OK. Jetzt entsteht Kunst. Ich spüre das und freu mich darauf. Für die Sprechstimmen melden sich Kuno und Julia und dann ist folgendes passiert:

A: Rum – Darum – Rumda.
Schön dass es dich gibt.
K: Sonst lägen wir nicht hier.

Freie Improvisation des Orchesters

A: Spielst du auch ein Instrument?
K: Ja, dich! Da klingt das ganze Universum!
J: Es wird hell. Die Vögel zwitschern schon.
K: Ja. Mach das Licht aus. Bitte.

Freie Improvisation des Orchesters

K: Alles Gut.

Freie Improvisation des Orchesters

K: Komm. Jetzt schlafen wir noch eine Stunde.
J: Mmmmh
K: Komm.

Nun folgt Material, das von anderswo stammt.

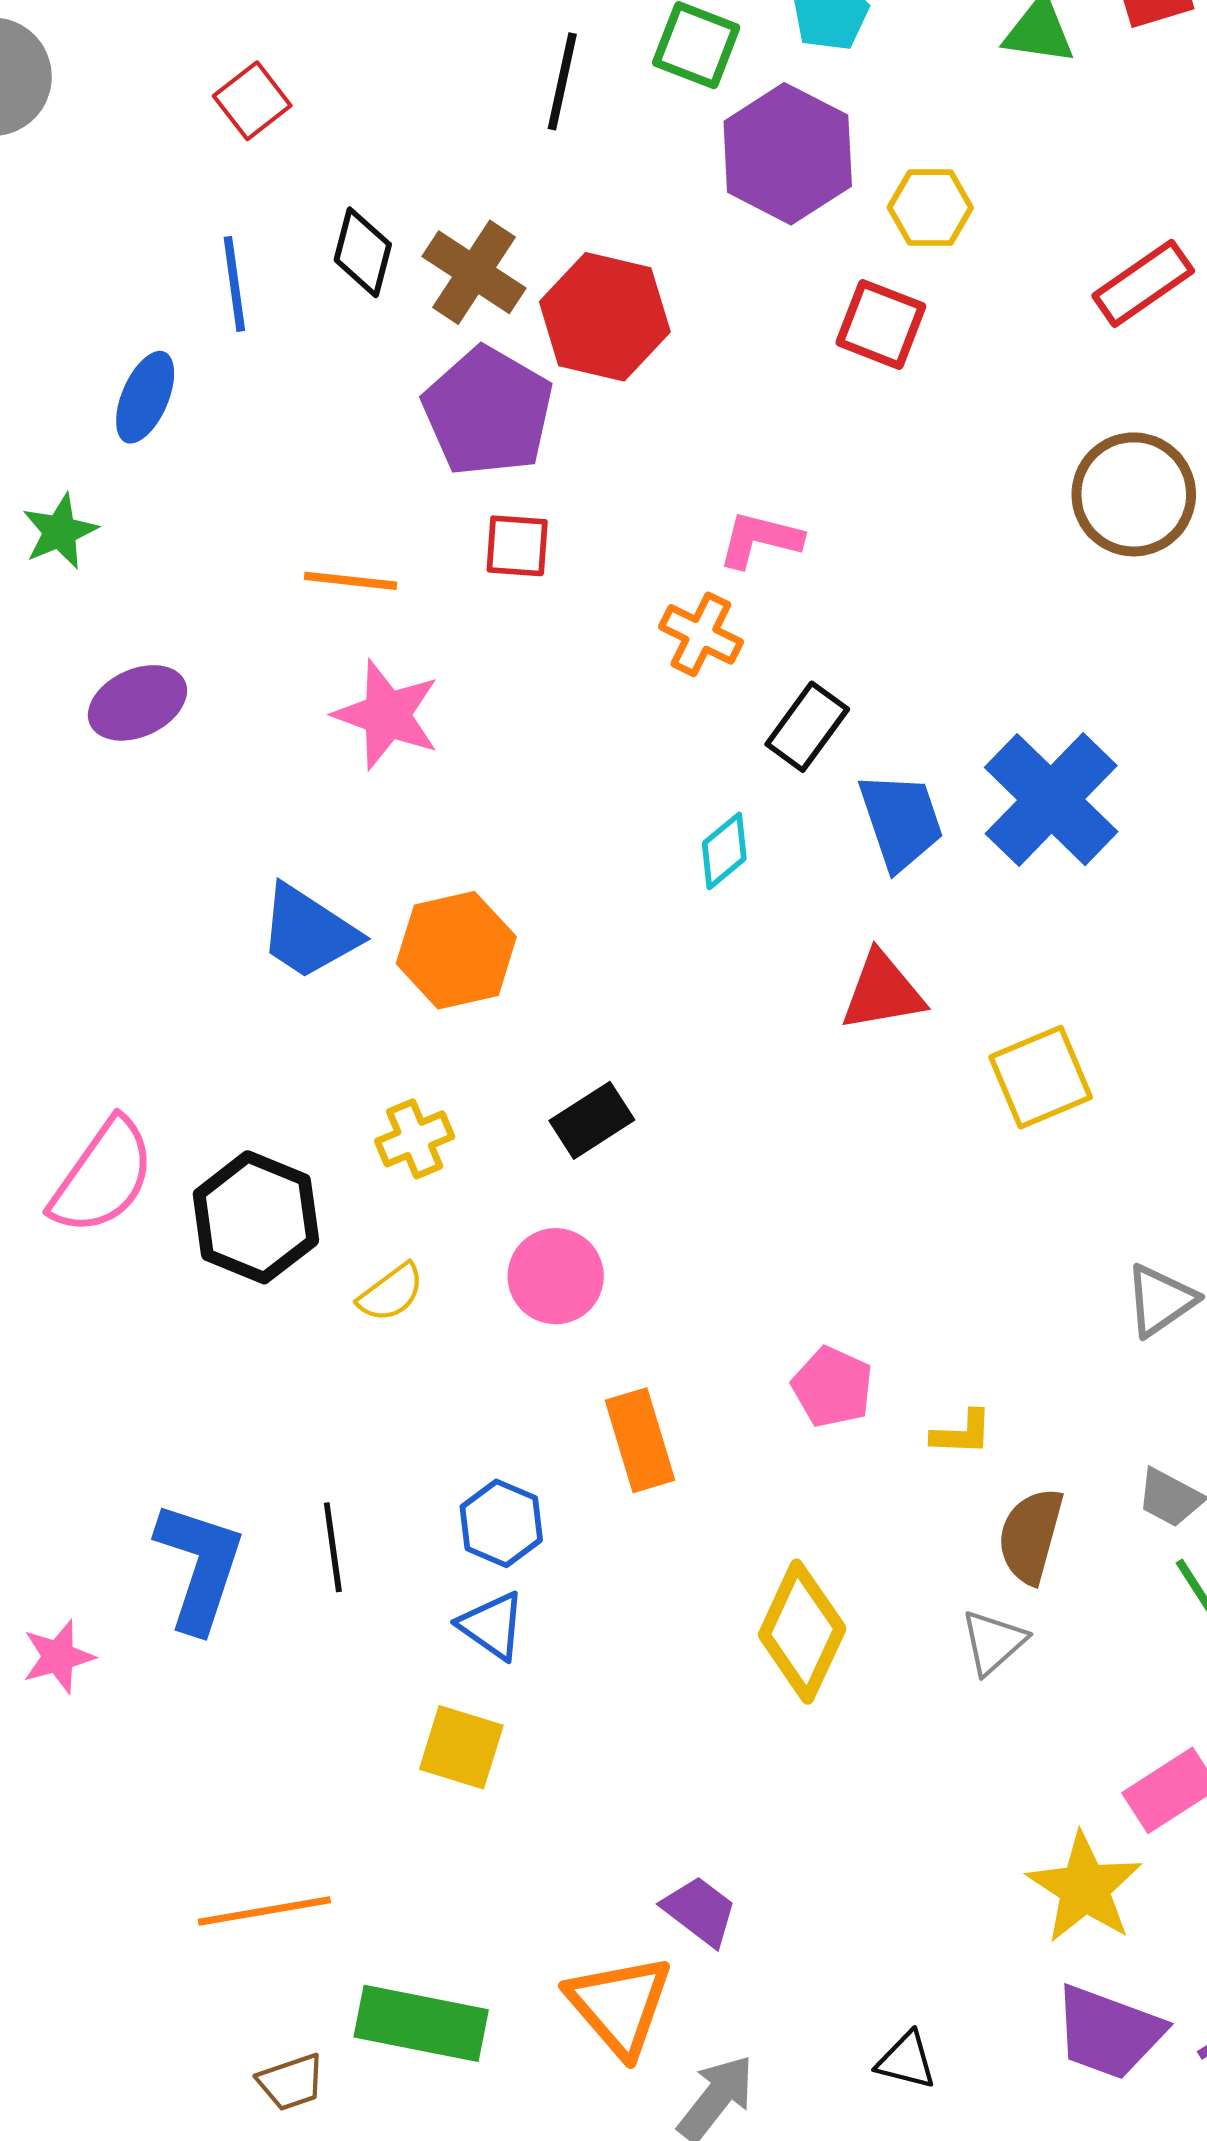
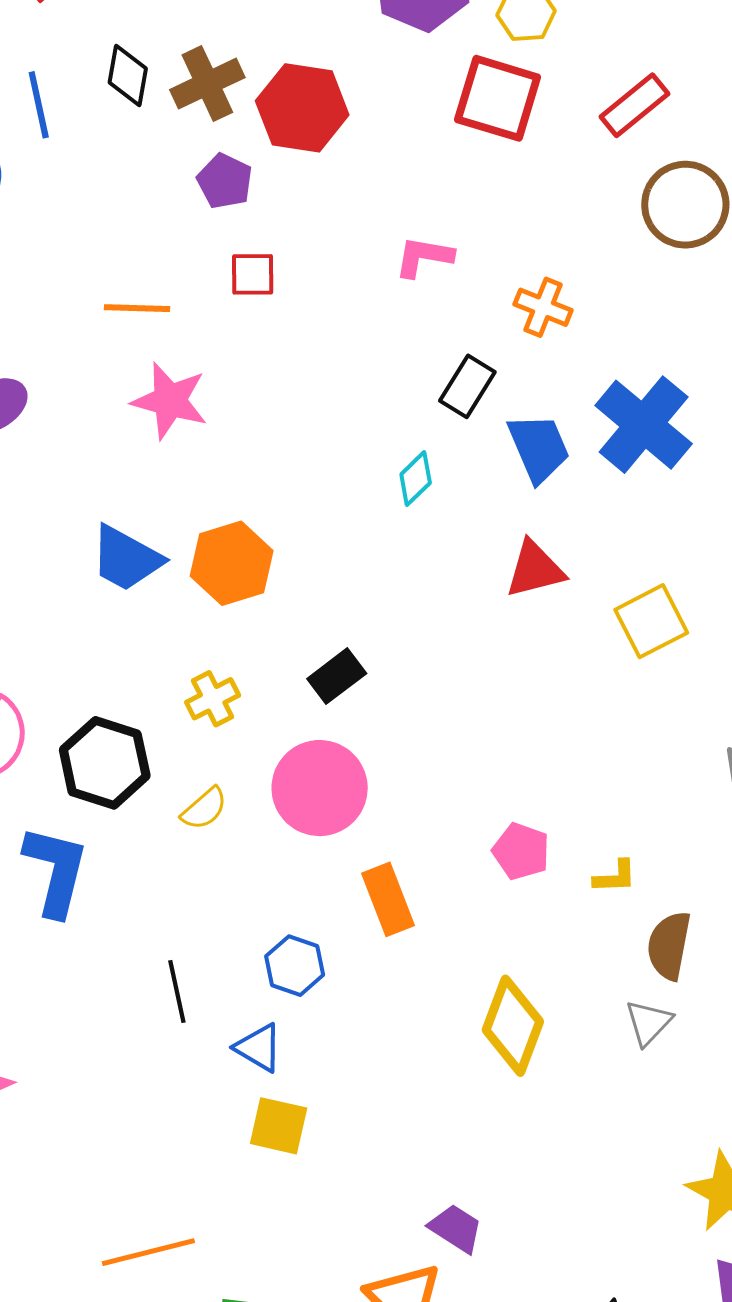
brown cross: (474, 272) -> (207, 84), turned 36
red rectangle: (1143, 283) -> (634, 105), moved
red square: (881, 324) -> (498, 98), size x1.4
purple pentagon: (488, 412) -> (225, 181), size x0.6
orange cross: (701, 634) -> (543, 307), moved
pink circle: (556, 1276) -> (320, 788), size x1.4
blue L-shape: (199, 1566) -> (56, 871), moved
blue triangle: (492, 1626) -> (259, 1048), moved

Dreh dich noch einmal rum.

Freie Improvisation des Orchesters

A: Rum – Darum – Rumda

Ich bin total geflashed! Das ist kreative Freiheit wie ich sie nur von Künstlern aus dem Fernsehen kenne. Und jetzt bin ich life dabei! Und morgen performen wir vor Publikum. Ich bin… keine Tränen… einfach nur glücklich.
„Das war toll“ sage ich zu Andrea.
„Ja, hat es dir gefallen?“
Sie lächelt mich an und wir unterhalten uns noch eine ganze Weile.

Ich erfahre, dass sie unter anderem als malende Künstlerin tätig ist und versucht mit ihren Bildern den Blick des Betrachters zum Verweilen zu bewegen. So kann er zu seiner eigenen Mitte, zum Ursprung, seinem eigentlichen Selbst finden. Was soll ich sagen: Ich bin fasziniert.

Auf der Bühne stehen gerade Michael mit E-Gitarre, Martinello am Bass, Sven auf dem Cajon und Ralph, der auf seiner Dobro eine Art Nashville-Tennessee Country Gedudel anstimmt, auf das die anderen mit einsteigen. Das scheint alle Anwesenden so richtig zu begeistern.
„Wie heißt das Stück“ fragt Franz Josef II.
„San Antonio Rose“
„Das muss unbedingt noch mit ins Programm“ sagt er und alle stimmen zu. Alle? Nein, ein kleiner Liederschreiber aus der Nähe von Würzburg blickt verwundert in die Runde und ist erstaunt von die Begeisterung für das Country-Gedudel. Und Steffen? Der ist begeistert, weil er das Programm für morgen wieder umschreiben darf.